━━ Quoted text ━━

The Colliery closed in 1926 and never re-opened.

Far less is known about Hope Pit, another mine which operated in Gateshead Fell (more specifically) and which is evidenced in Ordnance Survey maps up to 1919, but no such listing is evidenced in the map of 1939. This was situated in the area now known as Blue Quarries Road and Hewson Street, both of which are now residential areas, and very little documentary evidence regarding this pit survives today.

== Social conditions ==

=== Criminality ===

The Fell, and particularly the turnpike road, had, in spite of its natural beauty, earned itself a reputation as something of a haven for neer-do-wells and a place of considerable danger for those unaccustomed to it.

━━━
━━ Records supplied ━━

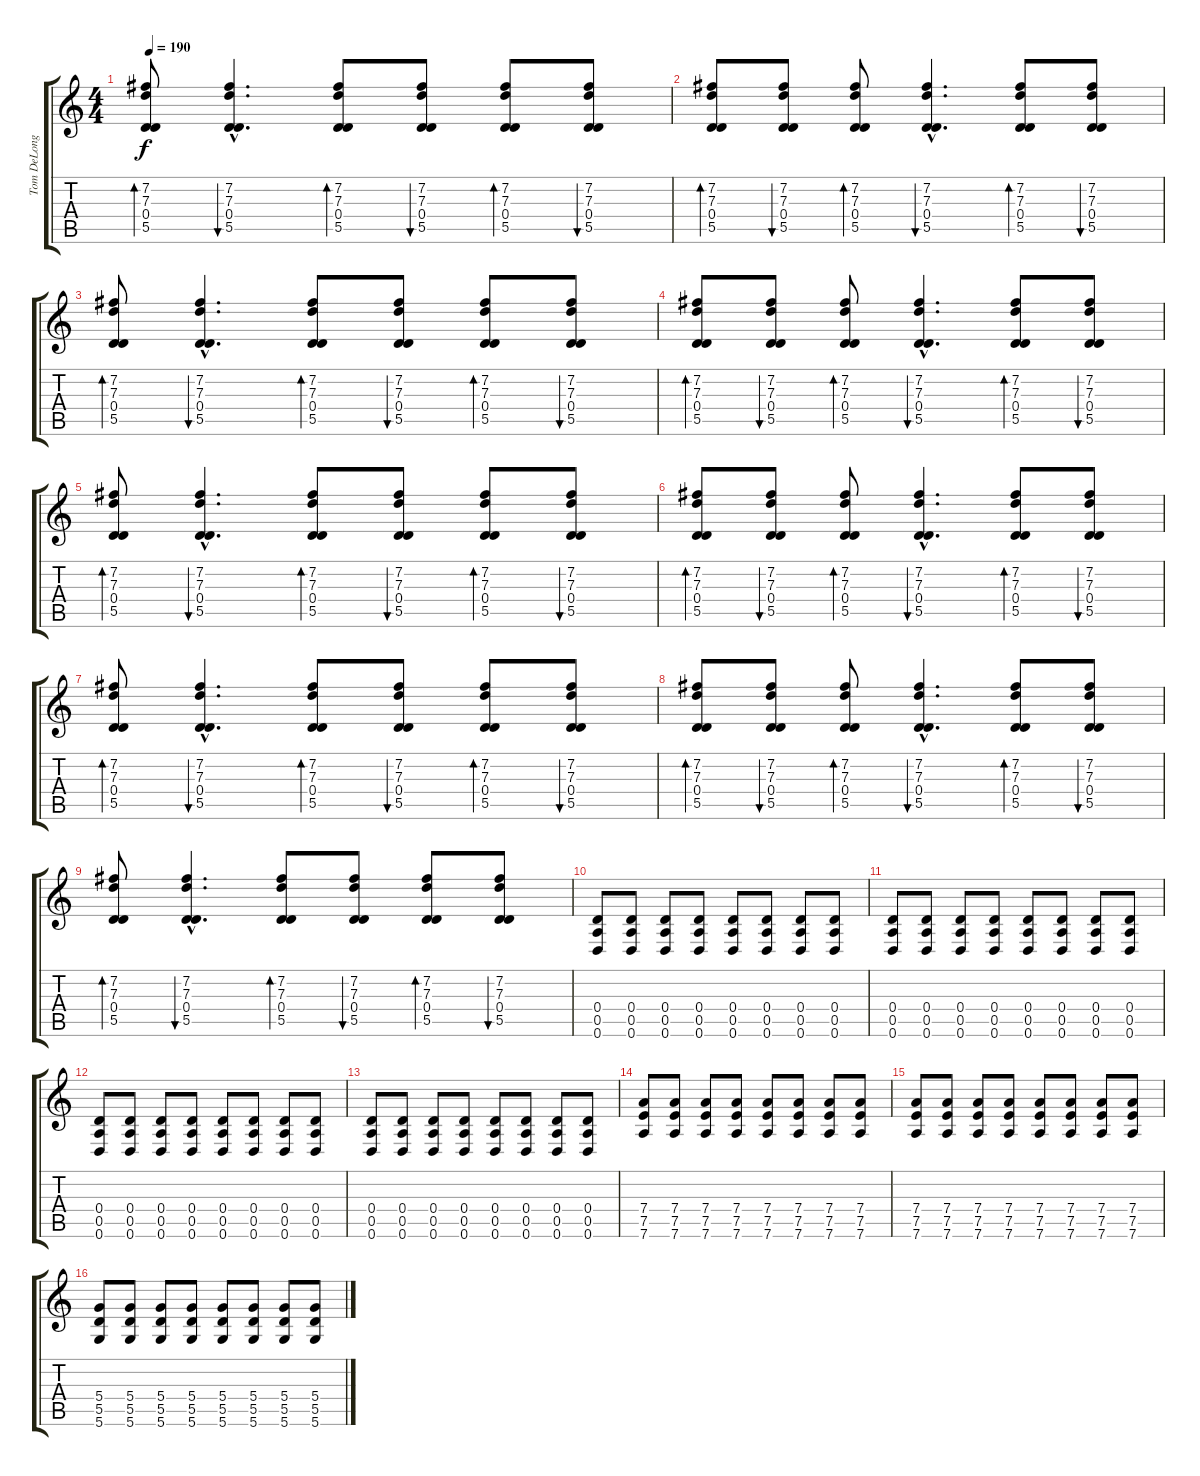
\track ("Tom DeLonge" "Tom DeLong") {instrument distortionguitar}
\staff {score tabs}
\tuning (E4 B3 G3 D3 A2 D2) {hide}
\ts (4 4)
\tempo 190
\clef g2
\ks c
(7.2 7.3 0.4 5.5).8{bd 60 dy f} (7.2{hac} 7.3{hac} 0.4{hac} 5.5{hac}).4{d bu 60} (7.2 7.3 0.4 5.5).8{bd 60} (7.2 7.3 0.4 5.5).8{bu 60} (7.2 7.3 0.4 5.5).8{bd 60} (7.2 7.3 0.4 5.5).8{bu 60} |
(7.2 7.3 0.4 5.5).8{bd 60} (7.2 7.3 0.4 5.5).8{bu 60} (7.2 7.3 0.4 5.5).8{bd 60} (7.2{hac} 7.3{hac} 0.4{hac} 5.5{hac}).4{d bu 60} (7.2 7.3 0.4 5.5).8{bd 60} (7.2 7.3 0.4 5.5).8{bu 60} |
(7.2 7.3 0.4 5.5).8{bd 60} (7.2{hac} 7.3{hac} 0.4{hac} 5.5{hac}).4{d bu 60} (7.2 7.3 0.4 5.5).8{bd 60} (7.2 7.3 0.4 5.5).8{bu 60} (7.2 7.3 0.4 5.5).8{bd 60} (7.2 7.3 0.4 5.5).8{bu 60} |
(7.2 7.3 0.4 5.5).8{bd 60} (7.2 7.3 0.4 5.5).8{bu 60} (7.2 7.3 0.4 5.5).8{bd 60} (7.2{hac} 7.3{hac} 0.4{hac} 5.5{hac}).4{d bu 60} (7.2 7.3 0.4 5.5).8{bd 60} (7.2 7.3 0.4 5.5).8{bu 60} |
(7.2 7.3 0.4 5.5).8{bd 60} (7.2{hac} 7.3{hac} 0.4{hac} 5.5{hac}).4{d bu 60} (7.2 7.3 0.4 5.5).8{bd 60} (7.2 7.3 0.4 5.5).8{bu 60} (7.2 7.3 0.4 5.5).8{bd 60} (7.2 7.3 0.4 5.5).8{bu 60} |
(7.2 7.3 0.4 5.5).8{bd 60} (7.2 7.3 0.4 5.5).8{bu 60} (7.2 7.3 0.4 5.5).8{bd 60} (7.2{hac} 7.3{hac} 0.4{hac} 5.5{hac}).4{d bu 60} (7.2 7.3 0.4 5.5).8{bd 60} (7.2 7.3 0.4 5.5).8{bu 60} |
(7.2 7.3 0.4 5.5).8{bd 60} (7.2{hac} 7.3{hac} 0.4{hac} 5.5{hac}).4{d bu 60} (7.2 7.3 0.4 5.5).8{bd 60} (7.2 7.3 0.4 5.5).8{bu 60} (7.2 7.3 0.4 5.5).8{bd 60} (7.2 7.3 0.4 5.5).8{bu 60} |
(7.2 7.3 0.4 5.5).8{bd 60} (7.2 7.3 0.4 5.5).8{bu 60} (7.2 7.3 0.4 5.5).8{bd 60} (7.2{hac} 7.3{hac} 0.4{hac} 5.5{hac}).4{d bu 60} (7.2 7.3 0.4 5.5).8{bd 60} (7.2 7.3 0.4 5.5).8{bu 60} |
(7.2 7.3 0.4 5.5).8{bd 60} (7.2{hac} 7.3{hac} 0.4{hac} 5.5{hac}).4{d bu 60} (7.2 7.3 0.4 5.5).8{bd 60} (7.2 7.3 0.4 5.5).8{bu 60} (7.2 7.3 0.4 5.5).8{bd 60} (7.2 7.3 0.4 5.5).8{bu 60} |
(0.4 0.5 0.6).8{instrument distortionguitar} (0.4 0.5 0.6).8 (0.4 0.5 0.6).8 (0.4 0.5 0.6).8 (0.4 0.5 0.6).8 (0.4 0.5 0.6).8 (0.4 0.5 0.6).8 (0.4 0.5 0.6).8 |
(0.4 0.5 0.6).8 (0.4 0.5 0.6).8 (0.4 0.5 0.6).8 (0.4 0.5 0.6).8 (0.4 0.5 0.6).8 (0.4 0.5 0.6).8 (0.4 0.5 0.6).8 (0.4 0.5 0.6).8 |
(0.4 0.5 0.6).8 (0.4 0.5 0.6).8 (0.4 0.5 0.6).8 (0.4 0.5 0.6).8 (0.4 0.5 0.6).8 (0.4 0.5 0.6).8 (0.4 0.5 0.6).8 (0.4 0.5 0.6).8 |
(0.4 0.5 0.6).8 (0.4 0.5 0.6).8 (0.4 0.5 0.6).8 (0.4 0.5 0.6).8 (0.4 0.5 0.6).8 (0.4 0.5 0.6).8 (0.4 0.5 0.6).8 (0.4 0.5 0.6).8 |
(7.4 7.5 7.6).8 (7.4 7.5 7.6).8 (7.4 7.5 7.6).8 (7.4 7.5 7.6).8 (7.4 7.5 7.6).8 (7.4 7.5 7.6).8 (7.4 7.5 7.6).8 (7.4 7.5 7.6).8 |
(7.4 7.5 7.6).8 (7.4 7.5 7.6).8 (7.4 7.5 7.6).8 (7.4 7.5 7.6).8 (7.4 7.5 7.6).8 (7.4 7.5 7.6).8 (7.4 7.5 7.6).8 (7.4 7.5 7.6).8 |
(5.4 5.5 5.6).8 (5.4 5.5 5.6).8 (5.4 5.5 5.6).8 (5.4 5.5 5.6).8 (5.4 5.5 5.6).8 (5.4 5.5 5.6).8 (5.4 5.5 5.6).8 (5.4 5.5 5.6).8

━━━

**Complete the following**
A. Translate this sentence from the Gateshead Fell text into French: "The Colliery closed in 1926 and never re-opened."
B. Count the lines of the records that contain the string "instrument" and reply with the number alone.
The Gateshead Fell text has no connection to the records.

**Response list**
A. La houillère a fermé en 1926 et n'a jamais rouvert.

B. 2